We can also listen to an example audio recording from each of the species.

In [19]:
import glob
from IPython.core.display import display, HTML
In [27]:
for audio_path in glob.glob('assets/*'):
    display(HTML(f'''
        {' '.join(audio_path.split('/')[1][:-4].split('_'))}
        <audio style="display: block"
        controls
        src="{audio_path}">
            Your browser does not support the
            <code>audio</code> element.
        </audio>
        ''')
    )
Humpback Whale
Clymene Dolphin
Common Dolphin
Fin, Finback Whale
Long-Finned Pilot Whale
Northern Right Whale
Short-Finned Pacific Pilot Whale
Spinner Dolphin
Bowhead Whale
Bottlenose Dolphin
White-sided Dolphin
Pantropical Spotted Dolphin
Southern Right Whale
Rough-Toothed Dolphin
Leopard Seal
Atlantic Spotted Dolphin
Beluga, White Whale
False Killer Whale
Striped Dolphin
Grampus, Rissos Dolphin
Melon Headed Whale
Walrus
Harp Seal
Narwhal
Bearded Seal
Frasers Dolphin
Killer Whale
Sperm Whale
Ross Seal
Weddell Seal
Minke Whale
White-beaked Dolphin

CPP suitability analysis

It would be challenging to use this dataset in the standard formulation of the CPP problem. Within a species, we have no way of telling whether any two calls are coming from the same individual or not.

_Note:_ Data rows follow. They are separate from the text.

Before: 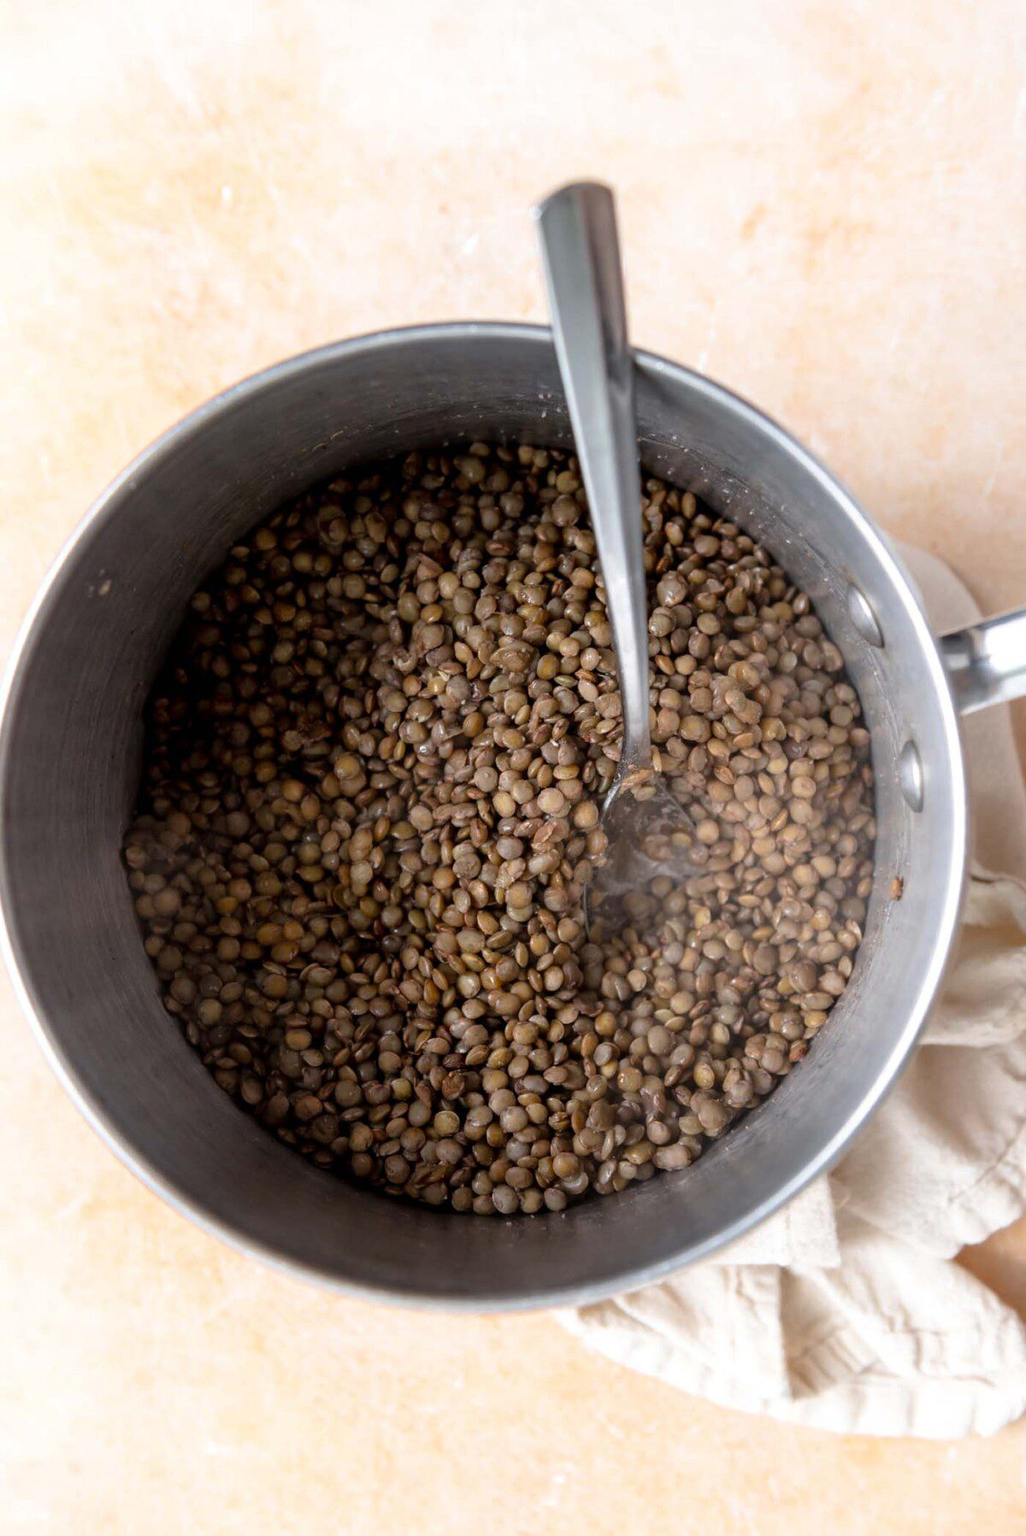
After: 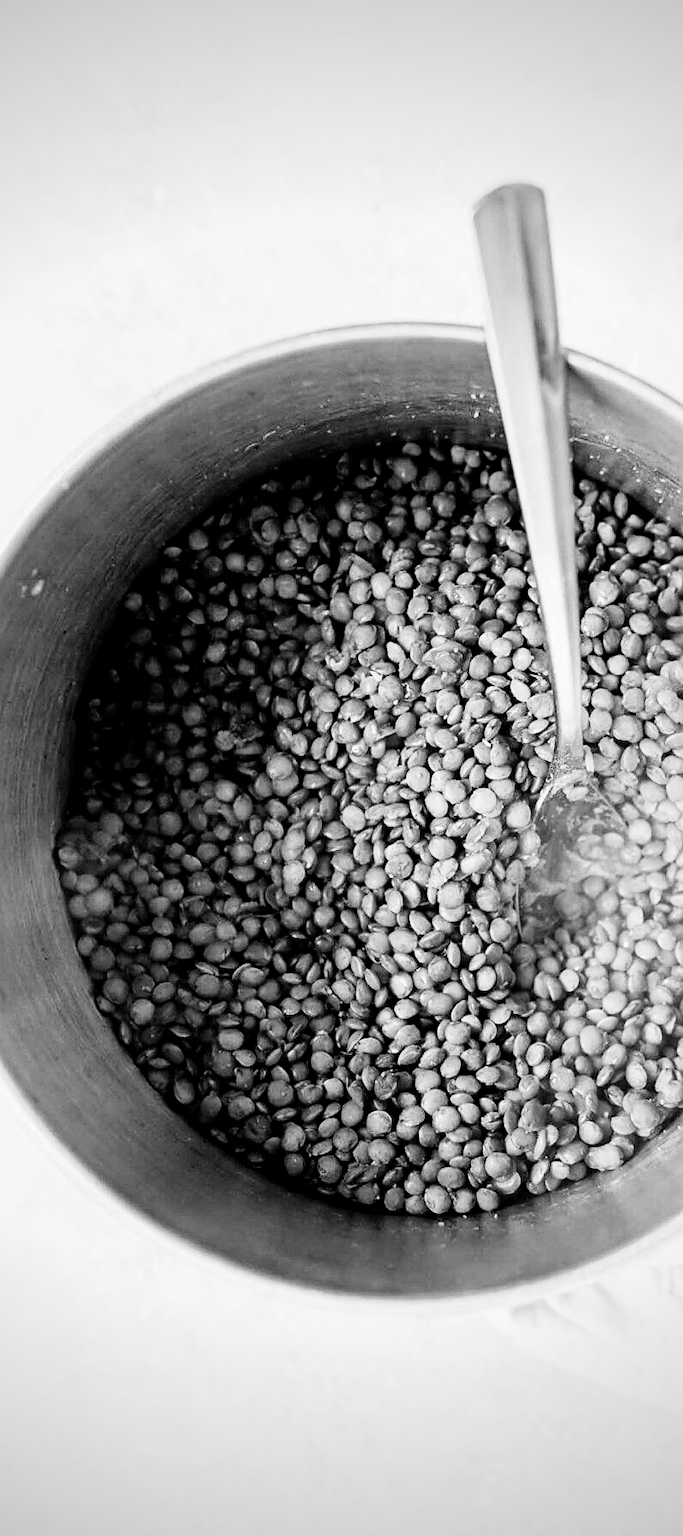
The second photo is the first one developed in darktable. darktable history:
crop and rotate: left 6.617%, right 26.717%
exposure: black level correction 0, exposure 1.1 EV, compensate exposure bias true, compensate highlight preservation false
local contrast: mode bilateral grid, contrast 20, coarseness 50, detail 120%, midtone range 0.2
vignetting: fall-off start 71.74%
filmic rgb: threshold 3 EV, hardness 4.17, latitude 50%, contrast 1.1, preserve chrominance max RGB, color science v6 (2022), contrast in shadows safe, contrast in highlights safe, enable highlight reconstruction true
monochrome: a 32, b 64, size 2.3
contrast brightness saturation: contrast 0.2, brightness 0.16, saturation 0.22
sharpen: on, module defaults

One creative way of leveraging this dataset would be to mix speakers across species. This wouldn't be the standard CPP problem formulation, but could lead to an interesting study nonetheless.

Additionally, if it would be deemed okay to run the CPP pipeline on calls where there is no guarantee that they are coming from two distinct individuals, this dataset could lend itself to creating a very rich dataset of synthetic mixtures across a high number of species.